What is expected:
Count the lines below that contain the string "tangentPropagation", matching case exactly, and reply with the number alone.

Stored items:
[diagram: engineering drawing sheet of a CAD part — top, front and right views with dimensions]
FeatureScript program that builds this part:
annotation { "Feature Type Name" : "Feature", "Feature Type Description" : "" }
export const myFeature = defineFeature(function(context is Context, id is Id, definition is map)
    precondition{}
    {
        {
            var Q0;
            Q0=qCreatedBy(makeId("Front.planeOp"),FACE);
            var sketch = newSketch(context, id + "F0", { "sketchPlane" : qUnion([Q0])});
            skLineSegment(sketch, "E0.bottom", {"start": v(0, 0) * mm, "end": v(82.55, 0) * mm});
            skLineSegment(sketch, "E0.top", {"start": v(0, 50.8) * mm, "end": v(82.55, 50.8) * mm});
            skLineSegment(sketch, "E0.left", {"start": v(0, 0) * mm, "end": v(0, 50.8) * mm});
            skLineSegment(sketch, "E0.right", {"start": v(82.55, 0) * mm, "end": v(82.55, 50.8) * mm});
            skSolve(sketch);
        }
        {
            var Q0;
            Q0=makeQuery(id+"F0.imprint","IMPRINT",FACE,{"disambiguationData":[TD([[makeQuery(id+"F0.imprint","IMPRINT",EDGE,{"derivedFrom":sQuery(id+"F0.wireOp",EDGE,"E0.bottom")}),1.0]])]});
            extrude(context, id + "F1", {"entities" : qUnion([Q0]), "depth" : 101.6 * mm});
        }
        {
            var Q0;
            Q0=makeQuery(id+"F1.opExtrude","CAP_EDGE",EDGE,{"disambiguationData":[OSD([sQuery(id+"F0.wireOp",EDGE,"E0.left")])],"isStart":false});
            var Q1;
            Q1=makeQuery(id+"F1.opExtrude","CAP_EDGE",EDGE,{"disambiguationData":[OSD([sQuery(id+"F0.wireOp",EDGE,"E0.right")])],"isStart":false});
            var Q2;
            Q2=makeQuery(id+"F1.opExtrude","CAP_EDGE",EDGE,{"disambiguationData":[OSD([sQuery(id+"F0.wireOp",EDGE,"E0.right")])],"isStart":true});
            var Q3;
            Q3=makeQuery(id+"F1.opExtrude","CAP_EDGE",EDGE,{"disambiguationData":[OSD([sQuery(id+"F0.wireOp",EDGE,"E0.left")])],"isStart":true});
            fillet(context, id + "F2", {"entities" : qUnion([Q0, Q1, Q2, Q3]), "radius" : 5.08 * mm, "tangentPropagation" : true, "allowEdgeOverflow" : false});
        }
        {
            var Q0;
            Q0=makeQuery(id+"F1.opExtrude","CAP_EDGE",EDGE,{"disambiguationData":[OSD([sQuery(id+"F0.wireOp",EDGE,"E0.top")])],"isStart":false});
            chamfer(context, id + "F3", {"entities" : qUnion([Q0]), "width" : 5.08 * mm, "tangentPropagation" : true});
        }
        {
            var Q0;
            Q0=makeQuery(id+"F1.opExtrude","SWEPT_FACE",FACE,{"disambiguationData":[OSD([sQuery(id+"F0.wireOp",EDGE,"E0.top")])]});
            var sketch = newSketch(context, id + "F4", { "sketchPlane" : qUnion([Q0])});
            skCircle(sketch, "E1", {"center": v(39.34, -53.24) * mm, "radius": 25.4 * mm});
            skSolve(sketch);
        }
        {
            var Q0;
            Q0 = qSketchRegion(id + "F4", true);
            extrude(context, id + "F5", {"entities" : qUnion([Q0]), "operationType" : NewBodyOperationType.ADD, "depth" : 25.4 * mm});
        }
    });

Solution:
2